Lipoprotein-Associated Phospholipase A2 and C-Reactive Protein for Risk-Stratification of Patients With TIA

Background and Purpose— Lipoprotein-associated phospholipase A2 (Lp-PLA2) is a marker of unstable atherosclerotic plaque, and is predictive of both primary and secondary stroke in population-based studies. Methods— We conducted a prospective study of patients with acute TIA who presented to the ED. Clinical risk scoring using the ABCD2 score was determined and Lp-PLA2 mass (LpPLA2-M) and activity (LpPLA2-A) and high-sensitivity C-reactive protein (CRP) were measured. The primary outcome measure was a composite end point consisting of stroke or death within 90 days or identification of a high-risk stroke mechanism requiring specific early intervention (defined as ≥50% stenosis in a vessel referable to symptoms or a cardioembolic source warranting anticoagulation). Results— The composite outcome end point occurred in 41/167 (25%) patients. LpPLA2-M levels were higher in end point–positive compared to –negative patients (mean, 192±48 ng/mL versus 175±44 ng/mL, P=0.04). LpPLA2-A levels showed similar results (geometric mean, 132 nmol/min/mL, 95% CI 119 to 146 versus 114 nmol/min/mL, 95% CI 108 to 121, P=0.01). There was no relationship between CRP and outcome (P=0.82). Subgroup analysis showed that both LpPLA2-M (P=0.04) and LpPLA2-A (P=0.06) but not CRP (P=0.36) were elevated in patients with >50% stenosis.
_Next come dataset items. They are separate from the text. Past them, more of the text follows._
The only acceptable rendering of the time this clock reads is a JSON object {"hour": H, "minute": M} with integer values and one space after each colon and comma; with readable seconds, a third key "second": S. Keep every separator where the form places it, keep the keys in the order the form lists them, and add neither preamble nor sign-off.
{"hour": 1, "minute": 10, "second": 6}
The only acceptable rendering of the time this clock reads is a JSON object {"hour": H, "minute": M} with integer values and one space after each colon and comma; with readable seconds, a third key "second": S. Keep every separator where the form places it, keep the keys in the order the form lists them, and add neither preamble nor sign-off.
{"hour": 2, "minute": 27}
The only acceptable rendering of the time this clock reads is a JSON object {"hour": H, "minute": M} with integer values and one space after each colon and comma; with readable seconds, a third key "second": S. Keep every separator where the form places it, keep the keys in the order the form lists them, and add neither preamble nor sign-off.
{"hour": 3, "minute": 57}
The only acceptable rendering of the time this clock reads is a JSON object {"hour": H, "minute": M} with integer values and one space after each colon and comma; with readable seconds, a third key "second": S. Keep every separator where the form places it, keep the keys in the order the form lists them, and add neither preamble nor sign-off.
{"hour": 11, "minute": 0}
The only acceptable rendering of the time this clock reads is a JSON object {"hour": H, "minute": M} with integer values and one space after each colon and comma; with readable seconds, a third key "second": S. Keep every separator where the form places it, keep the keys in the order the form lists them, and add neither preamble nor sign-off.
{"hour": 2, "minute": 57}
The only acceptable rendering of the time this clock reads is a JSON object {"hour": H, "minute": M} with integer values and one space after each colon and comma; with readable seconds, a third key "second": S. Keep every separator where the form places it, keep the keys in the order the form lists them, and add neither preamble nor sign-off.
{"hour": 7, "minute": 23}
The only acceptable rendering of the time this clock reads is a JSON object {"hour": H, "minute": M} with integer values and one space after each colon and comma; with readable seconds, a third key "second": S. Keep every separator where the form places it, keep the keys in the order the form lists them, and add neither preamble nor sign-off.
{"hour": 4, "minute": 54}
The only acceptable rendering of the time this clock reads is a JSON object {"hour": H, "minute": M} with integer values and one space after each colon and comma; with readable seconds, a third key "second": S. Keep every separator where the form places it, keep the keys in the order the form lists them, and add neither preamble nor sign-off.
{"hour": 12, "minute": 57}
In multivariate analysis using cut-off points defined by the top quartile of each marker, predictors of outcome included LpPLA2-A (OR 3.75, 95% CI 1.58 to 8.86, P=0.003) and ABCD2 score (OR 1.30 per point, 95% CI 0.97 to 1.75, P=0.08). Conclusion— Many patients with TIA have a high-risk mechanism (large vessel stenosis or cardioembolism) or will experience stroke/death within 90 days. In contrast to CRP, both Lp-PLA2 mass and activity were associated with this composite end point, and LpPLA2-A appears to provide additional prognostic information beyond the ABCD2 clinical risk score alone.